Healthcare in the Digital Age

Healthcare in the Digital Age

As part of an OECD Forum series, the virtual event Healthcare in the Digital Age​ took place on Thursday, 3 December.

This event has now ended and registration is closed – but don't worry, you can still watch the replay!



This session was an opportunity to discuss the role of data and AI in the COVID-19 response (e.g. understanding the virus, accelerating research on potential treatments, improving disease detection and early warning tools), and the impact of the pandemic with regard to the significant scale-up of telemedicine. It explored how we may best go about harnessing the benefits of digitalisation in heath by ensuring privacy, liability, fairness, and trust, whilst improving data quality, interoperability and security through better data stewardship.

Unlocking the Potential of Connected Health

Started 10 months ago

The devastating impact of Covid-19 has compelled the healthcare leaders around the world to revisit the current healthcare systems in terms of response to the crisis in the new post-pandemic reality. It requires the redesign of healthcare systems by introducing new care models to address primary, secondary and acute care. Patients are demanding continuous access to healthcare services in a safe and convenient way and also demand a more agile, inter-professional delivery of care with empowered frontline staff leveraging technology. This further need a new framework to enable healthcare organizations to orchestrate the myriad interconnected changes required to sustain virtual care. The framework needs clinical and corporate strategies to ensure full connectivity between the core clinical workflows, supporting operations and technology platforms.

Here, connected health, a widely used term in public health studies,  have the capability of providing cost-effective solutions at a time when the demands on healthcare services continue to increase due to the world’s growing and ageing population, the rising costs of advanced medical treatments, and severely constrained healthcare budgets. Although the challenge is that the connected health solutions are technology-driven processes, hence, needs skill and willingness to engage with technology. This becomes crucial at a time, when the scale and pace of changes are high. Here the concerns are education and training. Education, training and widespread access to broadband technology can not only improve accessibility to connected health devices but can also be crucial in addressing gaps in our existing healthcare system. There is no doubt, that the technology has the power to improve access to healthcare services for people with mobility problems. Mobile technology is empowering patients and care givers by giving them more control over their health and making them less dependent on healthcare professionals for health information. With the help of digital technologies, they can not only search information online, but can also share their experiences and identify diagnostic and treatment options. An integrated healthcare system can exploit these technological opportunities further. Connecting patients to information, advice, and support can move the patient as a passive recipient of care to one where they are actively engaged in their own care.

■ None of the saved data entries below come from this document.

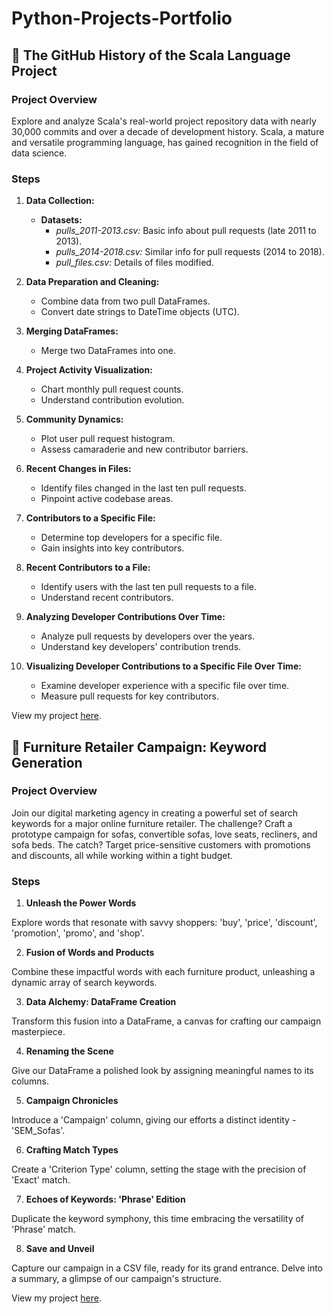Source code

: # Python-Projects-Portfolio
## 🚀 **The GitHub History of the Scala Language Project**

### **Project Overview**

Explore and analyze Scala's real-world project repository data with nearly 30,000 commits and over a decade of development history. Scala, a mature and versatile programming language, has gained recognition in the field of data science.

### **Steps**

1. **Data Collection:**
   - **Datasets:**
     - *pulls_2011-2013.csv:* Basic info about pull requests (late 2011 to 2013).
     - *pulls_2014-2018.csv:* Similar info for pull requests (2014 to 2018).
     - *pull_files.csv:* Details of files modified.

2. **Data Preparation and Cleaning:**
   - Combine data from two pull DataFrames.
   - Convert date strings to DateTime objects (UTC).

3. **Merging DataFrames:**
   - Merge two DataFrames into one.

4. **Project Activity Visualization:**
   - Chart monthly pull request counts.
   - Understand contribution evolution.

5. **Community Dynamics:**
   - Plot user pull request histogram.
   - Assess camaraderie and new contributor barriers.

6. **Recent Changes in Files:**
   - Identify files changed in the last ten pull requests.
   - Pinpoint active codebase areas.

7. **Contributors to a Specific File:**
   - Determine top developers for a specific file.
   - Gain insights into key contributors.

8. **Recent Contributors to a File:**
   - Identify users with the last ten pull requests to a file.
   - Understand recent contributors.

9. **Analyzing Developer Contributions Over Time:**
   - Analyze pull requests by developers over the years.
   - Understand key developers' contribution trends.

10. **Visualizing Developer Contributions to a Specific File Over Time:**
    - Examine developer experience with a specific file over time.
    - Measure pull requests for key contributors.
      

View my project [here](https://github.com/MeriemTerki/Python-Projects-Portfolio/blob/main/The-GitHub-History-of-the-Scala-Language/The-GitHub-History-of-the-Scala-Language.ipynb).


## 🚀 **Furniture Retailer Campaign: Keyword Generation**

### **Project Overview**

Join our digital marketing agency in creating a powerful set of search keywords for a major online furniture retailer. The challenge? Craft a prototype campaign for sofas, convertible sofas, love seats, recliners, and sofa beds. The catch? Target price-sensitive customers with promotions and discounts, all while working within a tight budget.

### **Steps**

 1. **Unleash the Power Words**

Explore words that resonate with savvy shoppers: 'buy', 'price', 'discount', 'promotion', 'promo', and 'shop'.

 2. **Fusion of Words and Products**

Combine these impactful words with each furniture product, unleashing a dynamic array of search keywords.

 3. **Data Alchemy: DataFrame Creation**

Transform this fusion into a DataFrame, a canvas for crafting our campaign masterpiece.

4. **Renaming the Scene**

Give our DataFrame a polished look by assigning meaningful names to its columns.

5. **Campaign Chronicles**

Introduce a 'Campaign' column, giving our efforts a distinct identity - 'SEM_Sofas'.

6. **Crafting Match Types**

Create a 'Criterion Type' column, setting the stage with the precision of 'Exact' match.

7. **Echoes of Keywords: 'Phrase' Edition**

Duplicate the keyword symphony, this time embracing the versatility of 'Phrase' match.

8. **Save and Unveil**

Capture our campaign in a CSV file, ready for its grand entrance. Delve into a summary, a glimpse of our campaign's structure.

View my project [here](https://github.com/MeriemTerki/Python-Projects-Portfolio/blob/main/Generating-Keywords-for-Google-Ads.ipynb).

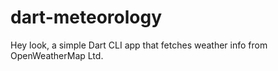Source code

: # dart-meteorology
Hey look, a simple Dart CLI app that fetches weather info from OpenWeatherMap Ltd.
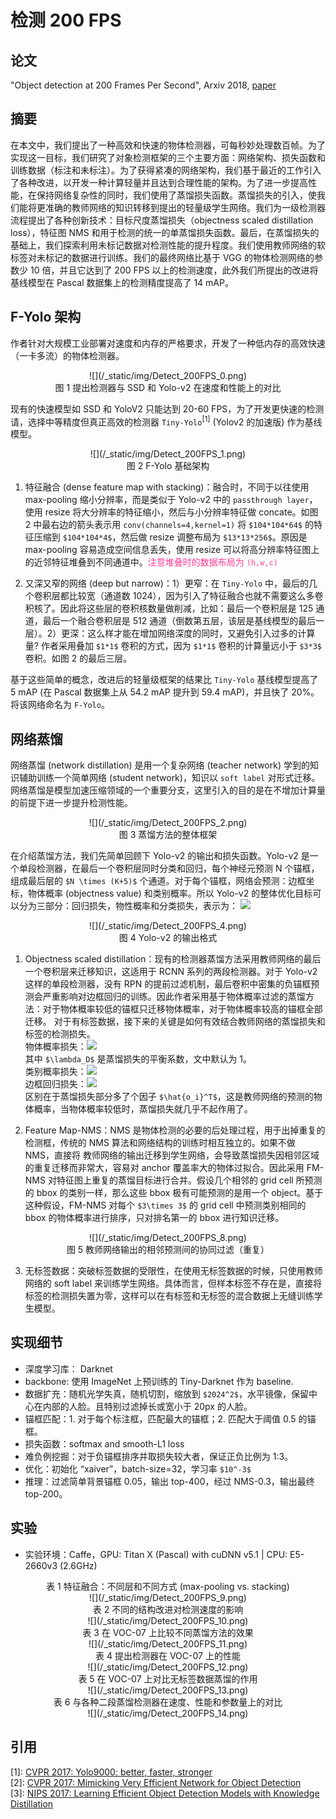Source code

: # 检测 200 FPS

## 论文

"Object detection at 200 Frames Per Second", Arxiv 2018, [paper](https://arxiv.org/pdf/1805.06361)

## 摘要

在本文中，我们提出了一种高效和快速的物体检测器，可每秒妙处理数百帧。为了实现这一目标，我们研究了对象检测框架的三个主要方面：网络架构、损失函数和训练数据（标注和未标注）。为了获得紧凑的网络架构，我们基于最近的工作引入了各种改进，以开发一种计算轻量并且达到合理性能的架构。为了进一步提高性能，在保持网络复杂性的同时，我们使用了蒸馏损失函数。蒸馏损失的引入，使我们能将更准确的教师网络的知识转移到提出的轻量级学生网络。我们为一级检测器流程提出了各种创新技术：目标尺度蒸馏损失（objectness scaled distillation loss），特征图 NMS 和用于检测的统一的单蒸馏损失函数。最后，在蒸馏损失的基础上，我们探索利用未标记数据对检测性能的提升程度。我们使用教师网络的软标签对未标记的数据进行训练。我们的最终网络比基于 VGG 的物体检测网络的参数少 10 倍，并且它达到了 200 FPS 以上的检测速度，此外我们所提出的改进将基线模型在 Pascal 数据集上的检测精度提高了 14 mAP。

## F-Yolo 架构

作者针对大规模工业部署对速度和内存的严格要求，开发了一种低内存的高效快速（一卡多流）的物体检测器。

<center>![](/_static/img/Detect_200FPS_0.png)<br/>图 1 提出检测器与 SSD 和 Yolo-v2 在速度和性能上的对比</center>

现有的快速模型如 SSD 和 YoloV2 只能达到 20-60 FPS，为了开发更快速的检测请，选择中等精度但真正高效的检测器 `Tiny-Yolo`<sup>[1]</sup> (Yolov2 的加速版) 作为基线模型。

<center>![](/_static/img/Detect_200FPS_1.png)<br/>图 2 F-Yolo 基础架构</center>

1. 特征融合 (dense feature map with stacking)：融合时，不同于以往使用 max-pooling 缩小分辨率，而是类似于 Yolo-v2 中的 `passthrough layer`， 使用 resize 将大分辨率的特征缩小，然后与小分辨率特征做 concate。如图 2 中最右边的箭头表示用 `conv(channels=4,kernel=1)` 将 `$104*104*64$` 的特征压缩到 `$104*104*4$`，然后做 resize 调整布局为 `$13*13*256$`。原因是 max-pooling 容易造成空间信息丢失，使用 resize 可以将高分辨率特征图上的近邻特征堆叠到不同通道中。<font color=#FF3E96>注意堆叠时的数据布局为 `(h,w,c)`</font>

2. 又深又窄的网络 (deep but narrow)：1）更窄：在 `Tiny-Yolo` 中，最后的几个卷积层都比较宽（通道数 1024），因为引入了特征融合也就不需要这么多卷积核了。因此将这些层的卷积核数量做削减，比如：最后一个卷积层是 125 通道，最后一个融合卷积层是 512 通道（倒数第五层，该层是基线模型的最后一层）。2）更深：这么样才能在增加网络深度的同时，又避免引入过多的计算量? 作者采用叠加 `$1*1$` 卷积的方式，因为 `$1*1$` 卷积的计算量远小于  `$3*3$` 卷积。如图 2 的最后三层。<br/>

基于这些简单的概念，改进后的轻量级框架的结果比 `Tiny-Yolo` 基线模型提高了 5 mAP (在 Pascal 数据集上从 54.2 mAP 提升到 59.4 mAP)，并且快了 20%。将该网络命名为 `F-Yolo`。

## 网络蒸馏

网络蒸馏 (network distillation) 是用一个复杂网络 (teacher network) 学到的知识辅助训练一个简单网络 (student network)，知识以 `soft label` 对形式迁移。网络蒸馏是模型加速压缩领域的一个重要分支，这里引入的目的是在不增加计算量的前提下进一步提升检测性能。

<center>![](/_static/img/Detect_200FPS_2.png)<br/>图 3 蒸馏方法的整体框架</center>

在介绍蒸馏方法，我们先简单回顾下 Yolo-v2 的输出和损失函数。Yolo-v2 是一个单段检测器，在最后一个卷积层同时分类和回归，每个神经元预测 N 个锚框，组成最后层的 `$N \times (K+5)$` 个通道。对于每个锚框，网络会预测：边框坐标，物体概率 (objectness value) 和类别概率。所以 Yolo-v2 的整体优化目标可以分为三部分：回归损失，物性概率和分类损失，表示为：
![](/_static/img/Detect_200FPS_3.png)

<center>![](/_static/img/Detect_200FPS_4.png)<br/>图 4 Yolo-v2 的输出格式</center>

1. Objectness scaled distillation：现有的检测器蒸馏方法采用教师网络的最后一个卷积层来迁移知识，这适用于 RCNN 系列的两段检测器。对于 Yolo-v2 这样的单段检测器，没有 RPN 的提前过滤机制，最后卷积中密集的负锚框预测会严重影响对边框回归的训练。因此作者采用基于物体概率过滤的蒸馏方法：对于物体概率较低的锚框只迁移物体概率，对于物体概率较高的锚框全部迁移。
对于有标签数据，接下来的关键是如何有效结合教师网络的蒸馏损失和标签的检测损失。<br/>
物体概率损失：![](/_static/img/Detect_200FPS_5.png)<br/>
其中 `$\lambda_D$` 是蒸馏损失的平衡系数，文中默认为 1。<br/>
类别概率损失：![](/_static/img/Detect_200FPS_6.png)<br/>
边框回归损失：![](/_static/img/Detect_200FPS_7.png)<br/>
区别在于蒸馏损失部分多了个因子 `$\hat{o_i}^T$`，这是教师网络的预测的物体概率，当物体概率较低时，蒸馏损失就几乎不起作用了。

2. Feature Map-NMS：NMS 是物体检测的必要的后处理过程，用于出掉重复的检测框，传统的 NMS 算法和网络结构的训练时相互独立的。如果不做 NMS，直接将 教师网络的输出迁移到学生网络，会导致蒸馏损失因相邻区域的重复迁移而非常大，容易对 anchor 覆盖率大的物体过拟合。因此采用 FM-NMS 对特征图上重复的蒸馏目标进行合并。假设几个相邻的 grid cell 所预测的 bbox 的类别一样，那么这些 bbox 极有可能预测的是用一个 object。基于这种假设，FM-NMS 对每个 `$3\times 3$` 的 grid cell 中预测类别相同的 bbox 的物体概率进行排序，只对排名第一的 bbox 进行知识迁移。
<center>![](/_static/img/Detect_200FPS_8.png)<br/>图 5 教师网络输出的相邻预测间的协同过滤（重复）</center>

3. 无标签数据：突破标签数据的受限性，在使用无标签数据的时候，只使用教师网络的 soft label 来训练学生网络。具体而言，但样本标签不存在是，直接将标签的检测损失置为零，这样可以在有标签和无标签的混合数据上无缝训练学生模型。

## 实现细节

- 深度学习库： Darknet
- backbone: 使用 ImageNet 上预训练的 Tiny-Darknet 作为 baseline.
- 数据扩充：随机光学失真，随机切割，缩放到 `$2024^2$`，水平镜像，保留中心在内部的人脸。且特别过滤掉长或宽小于 20px 的人脸。
- 锚框匹配：1. 对于每个标注框，匹配最大的锚框；2. 匹配大于阈值 0.5 的锚框。
- 损失函数：softmax and smooth-L1 loss
- 难负例挖掘：对于负锚框排序并取损失较大者，保证正负比例为 1:3。
- 优化：初始化 “xaiver”，batch-size=32，学习率 `$10^-3$`
- 推理：过滤简单背景锚框 0.05，输出 top-400，经过 NMS-0.3，输出最终 top-200。

## 实验

- 实验环境：Caffe，GPU: Titan X (Pascal) with cuDNN v5.1 | CPU: E5-2660v3 (2.6GHz)

<center>表 1 特征融合：不同层和不同方式 (max-pooling vs. stacking)<br/>![](/_static/img/Detect_200FPS_9.png)</center>

<center>表 2 不同的结构改进对检测速度的影响<br/>![](/_static/img/Detect_200FPS_10.png)</center>

<center>表 3 在 VOC-07 上比较不同蒸馏方法的效果<br/>![](/_static/img/Detect_200FPS_11.png)</center>

<center>表 4 提出检测器在 VOC-07 上的性能<br/>![](/_static/img/Detect_200FPS_12.png)</center>

<center>表 5 在 VOC-07 上对比无标签数据蒸馏的作用<br/>![](/_static/img/Detect_200FPS_13.png)</center>

<center>表 6 与各种二段蒸馏检测器在速度、性能和参数量上的对比<br/>![](/_static/img/Detect_200FPS_14.png)</center>

## 引用

[1]: [CVPR 2017: Yolo9000: better, faster, stronger](https://arxiv.org/pdf/1612.08242)<br/>
[2]: [CVPR 2017: Mimicking Very Efficient Network for Object Detection](http://openaccess.thecvf.com/content_cvpr_2017/papers/Li_Mimicking_Very_Efficient_CVPR_2017_paper.pdf)<br/>
[3]: [NIPS 2017: Learning Efficient Object Detection Models with Knowledge Distillation](https://papers.nips.cc/paper/6676-learning-efficient-object-detection-models-with-knowledge-distillation.pdf)<br/>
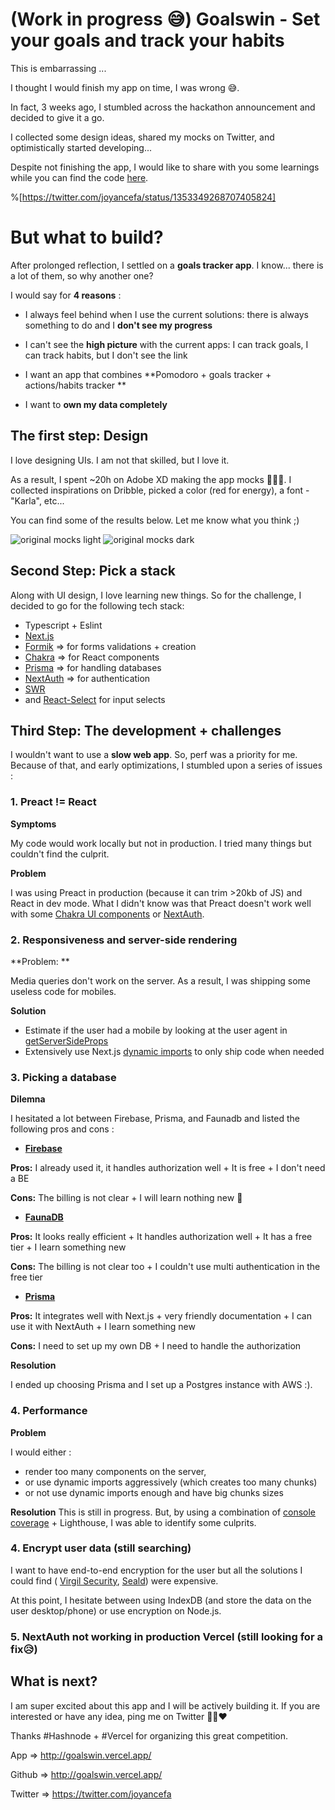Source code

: # (Work in progress 😅) Goalswin - Set your goals and track your habits

This is embarrassing ... 

I thought I would finish my app on time,  I was wrong 😅. 

In fact, 3 weeks ago, I stumbled across the hackathon announcement and decided to give it a go. 

I collected some design ideas, shared my mocks on Twitter, and optimistically started developing... 

Despite not finishing the app, I would like to share with you some learnings while you can find the code  [here](https://github.com/Joyancefa/goalswin).

%[https://twitter.com/joyancefa/status/1353349268707405824]

# But what to build?

After prolonged reflection, I settled on a **goals tracker app**. I know... there is a lot of them, so why another one? 

I would say for **4 reasons** :

- I always feel behind when I use the current solutions: there is always something to do and I **don't see my progress**

- I can't see the **high picture** with the current apps: I can track goals, I can track habits, but I don't see the link

- I want an app that combines **Pomodoro + goals tracker + actions/habits tracker **

- I want to **own my data completely**

## The first step: Design

I love designing UIs. I am not that skilled, but I love it.

As a result, I spent ~20h on Adobe XD making the app mocks 🤦🏾‍♀️. I collected inspirations on Dribble, picked a color (red for energy), a font - "Karla", etc...

You can find some of the results below. Let me know what you think ;) 

![original mocks light](https://pbs.twimg.com/media/EsgPERNW8AAaTXR?format=jpg&name=large)
![original mocks dark](https://pbs.twimg.com/media/EsgPERNXMAIg27B?format=jpg&name=large)

## Second Step: Pick a stack

Along with UI design, I love learning new things. So for the challenge, I decided to go for the following tech stack:

- Typescript  + Eslint
-  [Next.js](https://nextjs.org/) 
- [Formik](https://formik.org/)  => for forms validations + creation
- [Chakra](https://chakra-ui.com/)  => for React components
- [Prisma](https://www.prisma.io/) => for handling databases
- [NextAuth](https://next-auth.js.org/) => for authentication
- [SWR](https://swr.vercel.app/) 
- and  [React-Select](https://react-select.com/home) for input selects

## Third Step: The development + challenges

I wouldn't want to use a **slow web app**. So, perf was a priority for me. Because of that, and early optimizations, I stumbled upon a series of issues :
 

### 1. Preact != React

**Symptoms**

My code would work locally but not in production. I tried many things but couldn't find the culprit. 

**Problem**

I was using Preact in production (because it can trim >20kb of JS) and React in dev mode. What I didn't know was that Preact doesn't work well with some  [Chakra UI components](https://github.com/chakra-ui/chakra-ui/issues/3099) or [NextAuth](https://github.com/nextauthjs/next-auth/issues/838).


### 2. Responsiveness and server-side rendering

**Problem: **

Media queries don't work on the server. As a result, I was shipping some useless code for mobiles. 

**Solution**

- Estimate if the user had a mobile by looking at the user agent in  [getServerSideProps](https://github.com/Joyancefa/goalswin/blob/ea8524cb895d2c7b250755ccba110351787b2cb4/src/components/Chakra.tsx#L45)  
- Extensively use Next.js [dynamic imports](https://nextjs.org/docs/advanced-features/dynamic-import) to only ship code when needed


### 3. Picking a database

**Dilemna**

I hesitated a lot between Firebase, Prisma, and Faunadb and listed the following pros and cons :

-  [**Firebase**](http://firebase.google.com/) 

**Pros:** I already used it, it handles authorization well + It is free + I don't need a BE

**Cons:** The billing is not clear + I will learn nothing new 🙈

- [**FaunaDB**](https://fauna.com/)

**Pros:** It looks really efficient + It handles authorization well + It has a free tier + I learn something new

**Cons:** The billing is not clear too + I couldn't use multi authentication in the free tier 

- [**Prisma**](https://www.prisma.io//)

**Pros:** It integrates well with Next.js + very friendly documentation + I can use it with NextAuth + I learn something new

**Cons:** I need to set up my own DB + I need to handle the authorization

**Resolution**

I ended up choosing Prisma and I set up a Postgres instance with AWS :). 

### 4. Performance

**Problem**

I would either :
- render too many components on the server, 
- or use dynamic imports aggressively (which creates too many chunks)
- or not use dynamic imports enough and have big chunks sizes

**Resolution**
This is still in progress. But, by using a combination of  [console coverage](https://developers.google.com/web/tools/chrome-devtools/coverage) + Lighthouse, I was able to identify some culprits.

### 4. Encrypt user data (still searching)

I want to have end-to-end encryption for the user but all the solutions I could find ( [Virgil Security](https://virgilsecurity.com/blog/announcing-firebase-sdk#:~:text=You%20can%20now%20add%20End,mirrors%2C%20it's%20super%2Dsimple.), [Seald](https://www.seald.io/blog/an-encrypted-chat-app-with-react-hooks-firebase-and-seald)) were expensive.

At this point, I hesitate between using IndexDB (and store the data on the user desktop/phone) or use encryption on Node.js.

### 5. NextAuth not working in production Vercel (still looking for a fix😥)

## What is next?

I am super excited about this app and I will be actively building it. If you are interested or have any idea, ping me on Twitter 💪🏾❤️

Thanks #Hashnode + #Vercel for organizing this great competition.

App => http://goalswin.vercel.app/

Github => http://goalswin.vercel.app/

Twitter => https://twitter.com/joyancefa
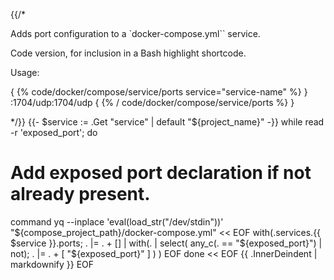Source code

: {{/*

Adds port configuration to a `docker-compose.yml`` service.

Code version, for inclusion in a Bash highlight shortcode.

Usage:

{ {% code/docker/compose/service/ports service="service-name" %} }
:1704/udp:1704/udp
{ {% / code/docker/compose/service/ports %} }

*/}}
{{- $service := .Get "service" | default "${project_name}" -}}
while read -r 'exposed_port'; do
  # Add exposed port declaration if not already present.
  command yq --inplace 'eval(load_str("/dev/stdin"))' \
    "${compose_project_path}/docker-compose.yml" << EOF
with(.services.{{ $service }}.ports;
    . |= . + []
  | with(. | select( any_c(. == "${exposed_port}") | not);
      . |= . + [ "${exposed_port}" ]
    )
)
EOF
done << EOF
{{ .InnerDeindent | markdownify }}
EOF
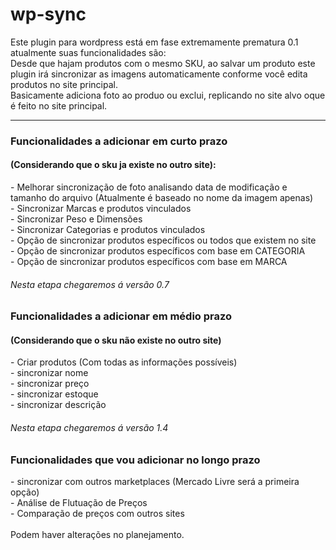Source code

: # wp-sync
Este plugin para wordpress está em fase extremamente prematura 0.1<br>
atualmente suas funcionalidades são:<br>
Desde que hajam produtos com o mesmo SKU, ao salvar um produto este plugin irá sincronizar as imagens automaticamente conforme você edita produtos no site principal.<br>
Basicamente adiciona foto ao produo ou exclui, replicando no site alvo oque é feito no site principal.<br>
<hr>
<h3>Funcionalidades a adicionar em curto prazo</h3>
<h4>(Considerando que o sku ja existe no outro site):</h4>
- Melhorar sincronização de foto analisando data de modificação e tamanho do arquivo (Atualmente é baseado no nome da imagem apenas)<br>
- Sincronizar Marcas e produtos vinculados<br>
- Sincronizar Peso e Dimensões<br>
- Sincronizar Categorias e produtos vinculados<br>
- Opção de sincronizar produtos específicos ou todos que existem no site<br>
- Opção de sincronizar produtos específicos com base em CATEGORIA<br>
- Opção de sincronizar produtos específicos com base em MARCA<br>
<h6>Nesta etapa chegaremos á versão 0.7</h6>

<h3>Funcionalidades a adicionar em médio prazo</h3>
<h4>(Considerando que o sku não existe no outro site)</h4>
- Criar produtos (Com todas as informações possíveis)<br>
- sincronizar nome<br>
- sincronizar preço<br>
- sincronizar estoque<br>
- sincronizar descrição<br>
<h6>Nesta etapa chegaremos á versão 1.4</h6>

<h3>Funcionalidades que vou adicionar no longo prazo</h3>
- sincronizar com outros marketplaces (Mercado Livre será a primeira opção)<br>
- Análise de Flutuação de Preços<br>
- Comparação de preços com outros sites<br>
<br>
Podem haver alterações no planejamento.<br>
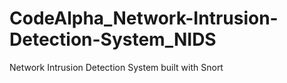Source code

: # CodeAlpha_Network-Intrusion-Detection-System_NIDS
Network Intrusion Detection System built with Snort
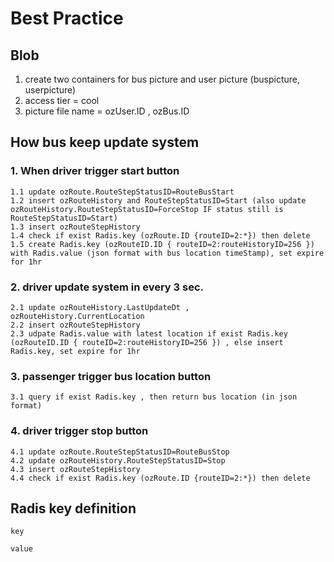 # Best Practice

## Blob
1. create two containers for bus picture and user picture (buspicture, userpicture)
2. access tier = cool
3. picture file name = ozUser.ID , ozBus.ID

## How bus keep update system

### 1. When driver trigger start button
    1.1 update ozRoute.RouteStepStatusID=RouteBusStart
    1.2 insert ozRouteHistory and RouteStepStatusID=Start (also update ozRouteHistory.RouteStepStatusID=ForceStop IF status still is RouteStepStatusID=Start)
    1.3 insert ozRouteStepHistory
    1.4 check if exist Radis.key (ozRoute.ID {routeID=2:*}) then delete
    1.5 create Radis.key (ozRouteID.ID { routeID=2:routeHistoryID=256 }) with Radis.value (json format with bus location timeStamp), set expire for 1hr

### 2. driver update system in every 3 sec.
    2.1 update ozRouteHistory.LastUpdateDt , ozRouteHistory.CurrentLocation
    2.2 insert ozRouteStepHistory
    2.3 udpate Radis.value with latest location if exist Radis.key (ozRouteID.ID { routeID=2:routeHistoryID=256 }) , else insert Radis.key, set expire for 1hr

### 3. passenger trigger bus location button
    3.1 query if exist Radis.key , then return bus location (in json format)

### 4. driver trigger stop button
    4.1 update ozRoute.RouteStepStatusID=RouteBusStop
    4.2 update ozRouteHistory.RouteStepStatusID=Stop
    4.3 insert ozRouteStepHistory
    4.4 check if exist Radis.key (ozRoute.ID {routeID=2:*}) then delete

## Radis key definition
 `key` <Badge text="routeID=123:routeHistoryID=789" type="tip" vertical="middle"/>
 
 `value` <Badge text="json format included timestamp, bus location,  userRoute records" type="tip" vertical="middle"/>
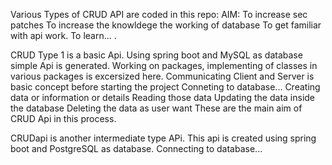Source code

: Various Types of CRUD API are coded in this repo:
AIM:  To increase sec patches
      To increase the knowldege the working of database
      To get familiar with api work.
      To learn... .

CRUD Type 1 is a basic Api.
Using spring boot and MySQL as database simple Api is generated.
Working on packages, implementing of classes in various packages is excersized here.
Communicating Client and Server is basic concept before starting the project
Conneting to database...
Creating data or information or details
Reading those data
Updating the data inside the database
Deleting the data as user want
These are the main aim of CRUD Api in this process.


CRUDapi is another intermediate type APi.
This api is created using spring boot and PostgreSQL as database.
Connecting to database...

Despite, that the connected health covers a large number of patient care points, the two central points witnessed across the globe are – patient access to care and patient empowerment. The connected health tools in recent times have not only improved patient care access and self-efficacy, but also delivered on central tenets of patient engagement. Connected health allows patients to connect with their medical providers more quickly and conveniently than ever before. The tele-health facilities allows patients to directly speak to their providers using video-conferences and at the same time it can connect the providers with one another to share consults, expertise, and knowledge during patient care. The benefits of connected health go beyond the logistic factors also – such as, it improves the way patients interact with and perceive their healthcare. When patients manage their own health using connected health tools, patients’ empowerment and self-efficacy increase. It further put patients’ in-charge of their own care. A fitness wearable helps a patient set her own fitness goals and track her progress towards those goals. A remote patient monitoring system alerts a diabetic patient when his sugars are too high, allowing the patient to make his own adjustments. It is an appropriate time to unlock the immense potential of connected health to explore a new phase of patient centricity, where the patients are becoming more and more responsible for their own healthcare thus creating enormous opportunities for engagement.